Türkiye'de akaryakıt fiyatları, ekonomik mantığa meydan okuyan bir seyir izliyor. Küresel petrol fiyatlarında yaşanan belirgin düşüşe ve döviz kurlarındaki artışın sınırlı kalmasına rağmen, benzin ve motorin fiyatlarındaki tırmanış durmuyor. Hazine ve Maliye Bakanı Mehmet Şimşek'in Türkiye'deki vergi yükünün uluslararası standartlara göre düşük olduğunu savunmasına karşın, akaryakıta yapılan zamların dolar/TL kurundaki artışı bile geride bırakması dikkat çekiyor. Bu durum, "gizli zam" tartışmalarını alevlendirirken, vatandaşların üzerindeki mali yükü de ağırlaştırıyor.

Petrol Düşüyor, Pompa Fiyatları Uçuyor

Ekonomik veriler incelendiğinde, akaryakıt fiyatlarının aslında düşmesi gerektiği, ancak tam tersi bir hareketle yükseldiği görülüyor.
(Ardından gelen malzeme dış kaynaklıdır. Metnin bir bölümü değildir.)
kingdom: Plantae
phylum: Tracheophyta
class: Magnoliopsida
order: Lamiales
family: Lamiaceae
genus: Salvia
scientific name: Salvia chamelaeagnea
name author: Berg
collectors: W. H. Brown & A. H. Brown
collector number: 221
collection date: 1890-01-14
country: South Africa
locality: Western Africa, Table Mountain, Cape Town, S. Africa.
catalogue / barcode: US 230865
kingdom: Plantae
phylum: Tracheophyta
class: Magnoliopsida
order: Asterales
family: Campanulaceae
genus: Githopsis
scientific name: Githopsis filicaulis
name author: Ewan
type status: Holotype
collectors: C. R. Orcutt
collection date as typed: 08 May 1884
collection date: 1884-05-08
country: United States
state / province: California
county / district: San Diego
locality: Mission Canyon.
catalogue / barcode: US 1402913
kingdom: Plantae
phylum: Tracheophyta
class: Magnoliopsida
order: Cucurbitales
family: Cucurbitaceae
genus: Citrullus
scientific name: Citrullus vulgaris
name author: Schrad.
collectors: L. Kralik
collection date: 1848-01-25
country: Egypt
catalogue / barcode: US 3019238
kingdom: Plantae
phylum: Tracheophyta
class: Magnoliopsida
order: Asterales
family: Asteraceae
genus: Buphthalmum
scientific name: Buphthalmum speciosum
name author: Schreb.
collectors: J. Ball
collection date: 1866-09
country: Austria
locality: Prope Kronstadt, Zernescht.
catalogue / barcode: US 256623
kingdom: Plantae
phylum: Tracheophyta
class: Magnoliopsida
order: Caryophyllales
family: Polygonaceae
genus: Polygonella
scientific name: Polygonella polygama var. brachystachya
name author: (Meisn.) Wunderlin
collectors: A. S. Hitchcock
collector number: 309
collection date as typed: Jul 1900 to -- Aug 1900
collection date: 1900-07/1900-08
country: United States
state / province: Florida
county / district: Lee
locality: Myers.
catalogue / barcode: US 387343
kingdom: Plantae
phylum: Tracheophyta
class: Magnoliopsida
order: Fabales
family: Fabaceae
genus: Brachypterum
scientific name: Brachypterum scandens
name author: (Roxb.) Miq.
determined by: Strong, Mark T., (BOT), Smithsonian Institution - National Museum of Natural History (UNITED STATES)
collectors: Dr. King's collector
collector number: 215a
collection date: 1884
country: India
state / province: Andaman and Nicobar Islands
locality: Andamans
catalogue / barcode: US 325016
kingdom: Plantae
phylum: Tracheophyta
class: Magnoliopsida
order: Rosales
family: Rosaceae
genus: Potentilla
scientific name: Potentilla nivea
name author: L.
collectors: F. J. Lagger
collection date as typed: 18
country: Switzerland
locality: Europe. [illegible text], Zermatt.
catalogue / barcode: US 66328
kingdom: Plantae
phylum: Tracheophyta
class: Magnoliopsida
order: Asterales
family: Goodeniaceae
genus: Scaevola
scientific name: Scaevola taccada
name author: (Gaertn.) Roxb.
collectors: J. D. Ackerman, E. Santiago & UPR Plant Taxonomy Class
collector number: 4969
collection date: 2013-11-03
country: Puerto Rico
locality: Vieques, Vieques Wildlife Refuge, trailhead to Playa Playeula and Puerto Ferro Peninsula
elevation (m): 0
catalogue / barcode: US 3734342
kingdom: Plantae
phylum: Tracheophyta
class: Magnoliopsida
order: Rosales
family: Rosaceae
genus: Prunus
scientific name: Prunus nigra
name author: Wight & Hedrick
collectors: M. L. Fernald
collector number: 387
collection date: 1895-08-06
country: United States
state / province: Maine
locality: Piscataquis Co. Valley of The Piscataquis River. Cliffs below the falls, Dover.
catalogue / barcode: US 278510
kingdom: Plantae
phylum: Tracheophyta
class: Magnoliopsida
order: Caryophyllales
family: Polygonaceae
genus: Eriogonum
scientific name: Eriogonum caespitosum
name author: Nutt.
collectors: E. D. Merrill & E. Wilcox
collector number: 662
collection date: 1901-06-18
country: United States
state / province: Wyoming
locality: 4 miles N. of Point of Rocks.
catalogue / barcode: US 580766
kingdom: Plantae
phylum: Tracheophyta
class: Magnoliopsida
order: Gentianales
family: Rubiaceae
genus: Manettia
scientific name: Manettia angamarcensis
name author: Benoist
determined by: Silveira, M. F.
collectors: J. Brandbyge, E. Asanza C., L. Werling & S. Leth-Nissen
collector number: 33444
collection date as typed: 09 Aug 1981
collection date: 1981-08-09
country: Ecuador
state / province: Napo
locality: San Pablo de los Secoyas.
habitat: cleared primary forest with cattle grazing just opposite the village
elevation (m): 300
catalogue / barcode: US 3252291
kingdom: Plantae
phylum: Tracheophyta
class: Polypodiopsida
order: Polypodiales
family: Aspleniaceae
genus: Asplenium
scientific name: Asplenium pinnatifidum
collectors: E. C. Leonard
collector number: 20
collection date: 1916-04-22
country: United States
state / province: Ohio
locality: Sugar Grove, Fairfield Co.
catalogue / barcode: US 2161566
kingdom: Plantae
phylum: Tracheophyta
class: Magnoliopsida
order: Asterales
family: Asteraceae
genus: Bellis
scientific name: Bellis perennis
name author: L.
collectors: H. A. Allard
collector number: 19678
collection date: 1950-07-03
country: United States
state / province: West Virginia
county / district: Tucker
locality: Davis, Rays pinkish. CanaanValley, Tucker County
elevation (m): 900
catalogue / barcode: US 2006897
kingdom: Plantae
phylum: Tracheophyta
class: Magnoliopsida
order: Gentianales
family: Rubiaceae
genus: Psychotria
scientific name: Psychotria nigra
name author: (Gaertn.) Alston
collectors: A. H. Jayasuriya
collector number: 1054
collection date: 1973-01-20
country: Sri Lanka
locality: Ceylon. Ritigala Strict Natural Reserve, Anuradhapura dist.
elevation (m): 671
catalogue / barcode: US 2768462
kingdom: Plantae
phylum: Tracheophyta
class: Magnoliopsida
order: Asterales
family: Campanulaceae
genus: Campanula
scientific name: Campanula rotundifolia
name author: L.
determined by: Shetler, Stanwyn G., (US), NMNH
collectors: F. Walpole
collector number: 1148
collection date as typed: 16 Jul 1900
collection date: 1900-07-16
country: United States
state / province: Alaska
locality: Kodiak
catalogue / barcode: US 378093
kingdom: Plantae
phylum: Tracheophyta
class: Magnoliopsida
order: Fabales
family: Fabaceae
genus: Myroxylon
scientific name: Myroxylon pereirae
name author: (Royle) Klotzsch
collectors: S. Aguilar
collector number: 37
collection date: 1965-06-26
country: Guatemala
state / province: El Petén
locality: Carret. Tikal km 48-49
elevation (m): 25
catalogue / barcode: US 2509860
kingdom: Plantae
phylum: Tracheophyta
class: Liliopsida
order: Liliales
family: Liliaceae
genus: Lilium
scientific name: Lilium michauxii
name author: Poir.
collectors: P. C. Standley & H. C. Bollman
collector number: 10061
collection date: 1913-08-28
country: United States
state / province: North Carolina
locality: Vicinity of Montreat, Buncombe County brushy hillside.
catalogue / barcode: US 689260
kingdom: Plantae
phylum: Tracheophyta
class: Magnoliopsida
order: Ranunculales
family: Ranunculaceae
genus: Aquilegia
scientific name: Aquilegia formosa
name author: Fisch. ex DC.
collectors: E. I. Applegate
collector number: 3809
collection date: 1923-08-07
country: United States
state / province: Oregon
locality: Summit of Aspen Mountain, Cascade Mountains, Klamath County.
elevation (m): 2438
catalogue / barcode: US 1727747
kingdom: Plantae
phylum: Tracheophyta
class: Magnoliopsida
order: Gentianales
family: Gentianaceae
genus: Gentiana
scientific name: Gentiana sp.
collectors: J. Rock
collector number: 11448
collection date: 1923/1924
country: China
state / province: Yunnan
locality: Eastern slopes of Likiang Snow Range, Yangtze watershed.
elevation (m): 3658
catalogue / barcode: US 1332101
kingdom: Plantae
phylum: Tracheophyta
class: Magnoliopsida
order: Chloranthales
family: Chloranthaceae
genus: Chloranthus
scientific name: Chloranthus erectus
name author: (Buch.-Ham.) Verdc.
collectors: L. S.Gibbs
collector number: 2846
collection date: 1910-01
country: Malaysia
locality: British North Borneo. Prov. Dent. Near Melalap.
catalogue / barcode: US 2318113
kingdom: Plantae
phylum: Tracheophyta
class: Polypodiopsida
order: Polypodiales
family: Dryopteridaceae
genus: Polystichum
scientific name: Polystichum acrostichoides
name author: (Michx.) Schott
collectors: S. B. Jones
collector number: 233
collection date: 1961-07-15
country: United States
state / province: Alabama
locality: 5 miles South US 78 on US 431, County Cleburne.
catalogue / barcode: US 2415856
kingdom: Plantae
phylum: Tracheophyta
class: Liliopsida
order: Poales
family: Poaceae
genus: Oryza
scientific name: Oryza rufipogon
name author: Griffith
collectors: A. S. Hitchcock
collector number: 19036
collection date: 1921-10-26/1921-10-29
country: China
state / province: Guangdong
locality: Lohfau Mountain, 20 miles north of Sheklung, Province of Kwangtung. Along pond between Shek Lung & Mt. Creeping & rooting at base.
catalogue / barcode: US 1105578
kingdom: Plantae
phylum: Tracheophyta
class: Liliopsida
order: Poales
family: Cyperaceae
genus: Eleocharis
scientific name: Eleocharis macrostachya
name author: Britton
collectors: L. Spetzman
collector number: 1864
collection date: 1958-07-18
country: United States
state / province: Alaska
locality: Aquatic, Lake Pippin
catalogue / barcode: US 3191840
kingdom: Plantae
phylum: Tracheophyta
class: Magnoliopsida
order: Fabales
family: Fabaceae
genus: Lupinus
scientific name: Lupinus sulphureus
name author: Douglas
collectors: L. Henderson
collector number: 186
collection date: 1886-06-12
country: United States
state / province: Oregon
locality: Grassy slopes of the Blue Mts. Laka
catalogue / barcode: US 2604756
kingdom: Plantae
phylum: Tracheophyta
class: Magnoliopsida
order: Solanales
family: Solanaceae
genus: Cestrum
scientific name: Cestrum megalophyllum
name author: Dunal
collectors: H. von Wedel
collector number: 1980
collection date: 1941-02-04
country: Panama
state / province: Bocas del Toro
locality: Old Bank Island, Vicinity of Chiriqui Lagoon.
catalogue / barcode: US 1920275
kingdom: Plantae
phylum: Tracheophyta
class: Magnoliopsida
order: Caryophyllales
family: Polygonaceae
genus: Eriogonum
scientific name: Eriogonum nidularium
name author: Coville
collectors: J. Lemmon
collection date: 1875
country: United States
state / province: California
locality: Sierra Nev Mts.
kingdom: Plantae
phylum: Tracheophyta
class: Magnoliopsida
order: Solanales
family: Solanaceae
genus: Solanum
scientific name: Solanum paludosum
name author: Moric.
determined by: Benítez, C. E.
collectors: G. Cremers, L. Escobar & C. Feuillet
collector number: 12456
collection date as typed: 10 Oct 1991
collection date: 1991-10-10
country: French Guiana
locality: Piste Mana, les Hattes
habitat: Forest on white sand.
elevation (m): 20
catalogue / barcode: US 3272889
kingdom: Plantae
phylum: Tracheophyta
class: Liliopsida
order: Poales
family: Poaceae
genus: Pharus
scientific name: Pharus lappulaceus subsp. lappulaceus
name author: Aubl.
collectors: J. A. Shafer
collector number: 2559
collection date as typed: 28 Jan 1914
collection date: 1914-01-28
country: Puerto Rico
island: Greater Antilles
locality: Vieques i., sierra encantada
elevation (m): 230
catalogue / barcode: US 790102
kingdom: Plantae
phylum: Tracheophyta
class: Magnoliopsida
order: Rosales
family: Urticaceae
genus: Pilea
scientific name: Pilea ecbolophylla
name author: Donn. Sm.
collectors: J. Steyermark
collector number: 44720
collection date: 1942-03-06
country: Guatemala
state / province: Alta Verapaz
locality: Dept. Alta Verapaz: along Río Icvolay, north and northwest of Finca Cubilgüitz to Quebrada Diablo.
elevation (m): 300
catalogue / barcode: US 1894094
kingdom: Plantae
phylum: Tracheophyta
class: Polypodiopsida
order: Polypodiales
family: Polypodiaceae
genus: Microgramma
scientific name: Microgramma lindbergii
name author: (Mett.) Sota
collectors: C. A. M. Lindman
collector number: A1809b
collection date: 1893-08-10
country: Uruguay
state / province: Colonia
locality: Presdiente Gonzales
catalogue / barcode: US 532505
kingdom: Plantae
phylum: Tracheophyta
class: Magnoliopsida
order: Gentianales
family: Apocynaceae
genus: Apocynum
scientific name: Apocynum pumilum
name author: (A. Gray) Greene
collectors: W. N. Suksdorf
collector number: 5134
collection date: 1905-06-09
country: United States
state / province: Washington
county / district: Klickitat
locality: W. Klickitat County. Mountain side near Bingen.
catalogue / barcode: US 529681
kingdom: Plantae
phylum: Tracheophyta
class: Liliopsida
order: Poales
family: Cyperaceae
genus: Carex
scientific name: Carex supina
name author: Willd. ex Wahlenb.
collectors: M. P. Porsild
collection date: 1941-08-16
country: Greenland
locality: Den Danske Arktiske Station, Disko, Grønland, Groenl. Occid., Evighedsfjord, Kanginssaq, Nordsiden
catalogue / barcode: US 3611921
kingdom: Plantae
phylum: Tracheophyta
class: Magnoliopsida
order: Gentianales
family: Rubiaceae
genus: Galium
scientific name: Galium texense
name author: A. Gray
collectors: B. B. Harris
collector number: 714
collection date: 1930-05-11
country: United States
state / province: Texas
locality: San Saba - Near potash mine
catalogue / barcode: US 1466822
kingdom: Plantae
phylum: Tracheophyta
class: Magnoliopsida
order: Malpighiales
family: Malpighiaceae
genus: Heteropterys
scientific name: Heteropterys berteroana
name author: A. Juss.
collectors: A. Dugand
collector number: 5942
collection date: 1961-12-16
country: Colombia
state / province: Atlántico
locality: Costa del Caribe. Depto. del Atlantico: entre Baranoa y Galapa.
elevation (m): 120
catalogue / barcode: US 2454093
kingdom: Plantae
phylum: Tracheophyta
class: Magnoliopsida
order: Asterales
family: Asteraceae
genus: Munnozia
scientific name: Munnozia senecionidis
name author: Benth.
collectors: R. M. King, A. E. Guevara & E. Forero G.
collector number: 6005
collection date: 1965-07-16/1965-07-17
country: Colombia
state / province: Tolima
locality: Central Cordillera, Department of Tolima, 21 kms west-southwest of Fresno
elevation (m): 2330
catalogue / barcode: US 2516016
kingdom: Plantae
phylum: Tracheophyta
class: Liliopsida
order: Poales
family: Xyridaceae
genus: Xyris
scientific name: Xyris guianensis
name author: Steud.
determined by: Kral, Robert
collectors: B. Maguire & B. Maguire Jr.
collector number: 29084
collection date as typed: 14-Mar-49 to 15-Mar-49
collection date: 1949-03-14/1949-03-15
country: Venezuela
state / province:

Yıl başında 73,06 dolar seviyesinde olan Brent petrol, 21 Kasım itibarıyla yüzde 20,54'lük bir düşüşle 58,05 dolara geriledi. Petrol fiyatlarındaki bu ciddi düşüşün pompa fiyatlarına indirim olarak yansıması beklenirken, Türkiye'de tam tersi bir tablo oluştu. 2 Ocak'ta 44,44 TL olan benzin litre fiyatı 56,18 TL'ye, 45,31 TL olan motorin litre fiyatı ise 59,47 TL'ye fırladı. Bu verilere göre, yıl başından bu yana benzin fiyatları yüzde 26,41, motorin fiyatları ise yüzde 31,25 oranında zamlandı.

Dolar Artışını Bile Sollayan Zamlar

Dolar/TL kuru, yıl başında 35,27 seviyesindeyken 21 Kasım 2025 itibarıyla 42,43 seviyesine yükseldi. Bu, doların Türk lirası karşısında yüzde 20,30 oranında değer kazandığı anlamına geliyor. Ancak akaryakıt fiyatlarındaki artış, dolardaki bu yükselişin de üzerine çıktı. Benzine yapılan yüzde 26,41 ve motorine yapılan yüzde 31,25'lik zamlar, sadece döviz kurundaki artışla açıklanamayacak bir tablo ortaya koyuyor. Hesaplamalar, eğer akaryakıtta 1 Ocak 2025 tarihindeki vergi oranları korunsaydı ve fiyatlar sadece petrol ve dövizdeki değişimlere endekslenseydi, zam yerine indirim yapılması gerektiğini gösteriyor.

Depo Başına 808 Liralık Ekstra Yük

Petroldeki yüzde 20,54'lük düşüş ve dolar kurundaki yüzde 20,30'luk artış birlikte değerlendirildiğinde, yıl başından bu yana akaryakıt fiyatlarında yüzde 4,41'lik bir indirim yapılması gerektiği ortaya çıkıyor. Bu senaryoya göre, şu an 56,18 TL olan benzinin litresinin 42,48 TL'ye, 59,47 TL olan motorinin litresinin ise 43,31 TL'ye satılması gerekiyordu. Aradaki fark, "gizli zam" veya "ekstra vergi yükü" olarak tanımlanıyor. Bu farkın büyüklüğü, 1 litre benzin için 13 lira 70 kuruş, 1 litre motorin için ise 16 lira 16 kuruşa ulaşıyor. Bu durumda, 50 litrelik deposunu dolduran bir benzinli araç sahibi fazladan 685 TL, motorinli araç sahibi ise fazladan 808 TL ödemek zorunda kalıyor.

Motorindeki Artış Enflasyonu Körüklüyor

Özellikle motorin fiyatlarındaki artışın benzini bile geride bırakması, ekonominin genelini olumsuz etkiliyor. Nakliye, lojistik ve tarım sektörlerinde temel girdi olan motorine yapılan zamlar, maliyetleri artırarak nihai ürün fiyatlarına yansıyor. Bu durum, TÜİK tarafından açıklanan enflasyon rakamlarının yükselmesine de doğrudan katkı sağlıyor. Bakan Şimşek'in "vergi yükümüz yüksek değil" açıklamalarına rağmen, akaryakıt fiyatlarındaki bu tablo, dolaylı vergilerin vatandaşın cebine yansımasının ne kadar ağır olduğunu bir kez daha gözler önüne seriyor.